Ebrahimy, AbouRizk, Fernando and Mohamed have researched the supply chain of tunnelling construction projects using simulation. The researchers developed a detailed simulation model of a real life tunnel together with its supply chain of liner segments and demonstrated the importance of modelling the whole supply chain in the planning stage. The importance of issues such as storage space, lead times and quality control are highlighted. This paper is a demonstration that simulation is an important tool in supply chain management.

This paper appealed to me for nostalgic reasons. As a student working in my summer vacations the very first job I was employed on a small (2 m diameter) lined sewage tunnel. I was one of the team that was shooting lines and levels for the miners (pre the use of lasers). This was a pressured role as the tunnel miners, who were all much bigger and stronger, earned their bonus by how fast they drove the tunnel. Stopping for setting out was not welcomed. Also we planned out the delivery sequence of the liner segments as storage space was limited. It all looked good on paper. But when the early segments arrived and were bolted together the flanges of the reinforced pre-cast segments cracked. Quality had let us down. We did not have a simulation model to help us plan but one would have helped.
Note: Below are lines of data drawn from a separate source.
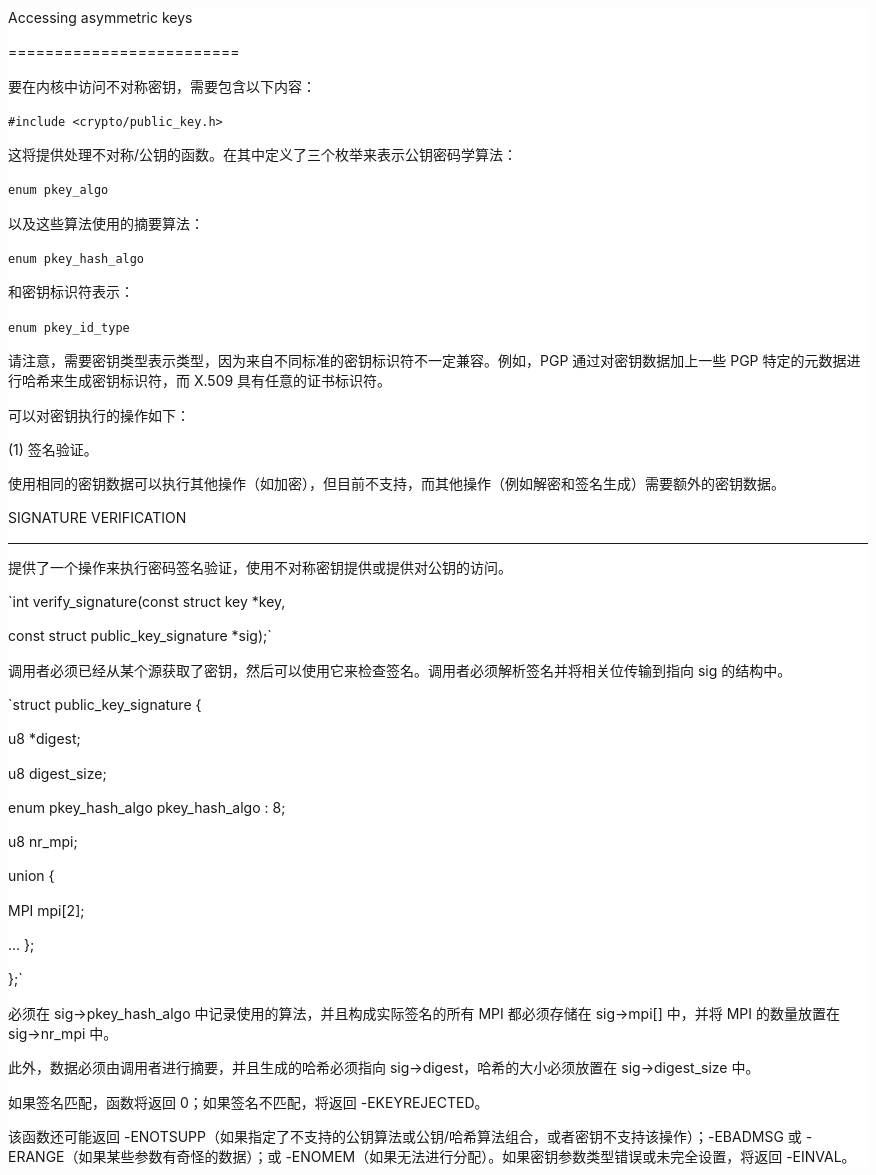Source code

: Accessing asymmetric keys

=========================

要在内核中访问不对称密钥，需要包含以下内容：

`#include <crypto/public_key.h>`

这将提供处理不对称/公钥的函数。在其中定义了三个枚举来表示公钥密码学算法：

`enum pkey_algo`

以及这些算法使用的摘要算法：

`enum pkey_hash_algo`

和密钥标识符表示：

`enum pkey_id_type`

请注意，需要密钥类型表示类型，因为来自不同标准的密钥标识符不一定兼容。例如，PGP 通过对密钥数据加上一些 PGP 特定的元数据进行哈希来生成密钥标识符，而 X.509 具有任意的证书标识符。

可以对密钥执行的操作如下：

(1) 签名验证。

使用相同的密钥数据可以执行其他操作（如加密），但目前不支持，而其他操作（例如解密和签名生成）需要额外的密钥数据。

SIGNATURE VERIFICATION

----------------------

提供了一个操作来执行密码签名验证，使用不对称密钥提供或提供对公钥的访问。

`int verify_signature(const struct key *key,

const struct public_key_signature *sig);`

调用者必须已经从某个源获取了密钥，然后可以使用它来检查签名。调用者必须解析签名并将相关位传输到指向 sig 的结构中。

`struct public_key_signature {

u8 *digest;

u8 digest_size;

enum pkey_hash_algo pkey_hash_algo : 8;

u8 nr_mpi;

union {

MPI mpi[2];

... };

};`

必须在 sig->pkey_hash_algo 中记录使用的算法，并且构成实际签名的所有 MPI 都必须存储在 sig->mpi[] 中，并将 MPI 的数量放置在 sig->nr_mpi 中。

此外，数据必须由调用者进行摘要，并且生成的哈希必须指向 sig->digest，哈希的大小必须放置在 sig->digest_size 中。

如果签名匹配，函数将返回 0；如果签名不匹配，将返回 -EKEYREJECTED。

该函数还可能返回 -ENOTSUPP（如果指定了不支持的公钥算法或公钥/哈希算法组合，或者密钥不支持该操作）；-EBADMSG 或 -ERANGE（如果某些参数有奇怪的数据）；或 -ENOMEM（如果无法进行分配）。如果密钥参数类型错误或未完全设置，将返回 -EINVAL。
Ke, Wang, Chan and Cheung try to improve our understanding of risks in China’s PPP projects. Using a two-round Delphi approach with experienced practitioners the researchers identified the key risks encountered in China’s PPP projects. Surveys were used to provide the data for evaluating relative risk and to calculate a significance index score. The researchers identified the top ten risks and the consequences of these were further evaluated. This has allowed the authors to provide comments on commercial principles and contract terms.
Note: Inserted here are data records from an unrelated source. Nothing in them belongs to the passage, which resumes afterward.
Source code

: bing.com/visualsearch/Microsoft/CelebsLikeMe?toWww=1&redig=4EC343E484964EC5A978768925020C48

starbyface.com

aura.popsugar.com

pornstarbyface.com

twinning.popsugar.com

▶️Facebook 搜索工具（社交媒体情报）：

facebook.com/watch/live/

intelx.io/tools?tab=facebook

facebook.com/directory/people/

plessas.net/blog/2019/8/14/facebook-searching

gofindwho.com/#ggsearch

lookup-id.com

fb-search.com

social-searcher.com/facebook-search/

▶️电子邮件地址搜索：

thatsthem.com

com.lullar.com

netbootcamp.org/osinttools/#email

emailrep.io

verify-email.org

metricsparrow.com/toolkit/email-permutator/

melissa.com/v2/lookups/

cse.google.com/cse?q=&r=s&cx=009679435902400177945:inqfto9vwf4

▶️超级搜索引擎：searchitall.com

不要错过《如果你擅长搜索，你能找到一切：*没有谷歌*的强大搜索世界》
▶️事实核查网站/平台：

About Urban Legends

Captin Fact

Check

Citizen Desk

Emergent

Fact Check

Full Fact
This is an interesting paper in the context of China. Whether the risks are significantly different than elsewhere is not clear nor whether the probability of the risks and their consequences differ from elsewhere is also unclear. The authors base their work on China’s decade of experience of PPP. However PPP has been practised elsewhere for longer. So what I would really like to see would be a paper that brings experiences from round the world together highlighting how the risks mutate with time and experience. I have the feeling that PPP here in the UK is not being embraced with the same enthusiasm as it was. I think what is driving this is the realisation of the long-term costs suggesting that PPP may have saved public money at the front end but that the ongoing costs are really much too high.

Elgrari and Ingirige have examined the privatisation and manpower capability development from the Libyan house building market. Given the rebellion in Libya in 2011 it is fair to conclude that the conditions that prevailed when this research was conducted no longer prevail. So the decision is to determine the worth of this research. The argument for publishing is that the case studies based in Libya at the time represent a model for other countries and regions engaging in joint venture housing projects in developing countries where manpower capability is in need of a step change. In developing countries the need for housing is great and this manifests in Government targets that cannot be fulfilled because of a lack of capability in manpower. The researchers argue for a tripartite strategy between the Government, foreign investors and local house-building firms to enable an integrated strategy to develop manpower capability.

Ho reviews the literature on ethical decision making in an effort to improve ethics management in construction. The author reviewed the critical literature from 1980 to 2008. Ethical business is now expected and I have seen evidence of companies refusing to do business with another company because of unethical conduct. This research aims to close the theory-practice gap.

The author identifies three research focuses and goes on to highlight the management role in bridging the theory-practice gap. I sense that this is a research field that will grow.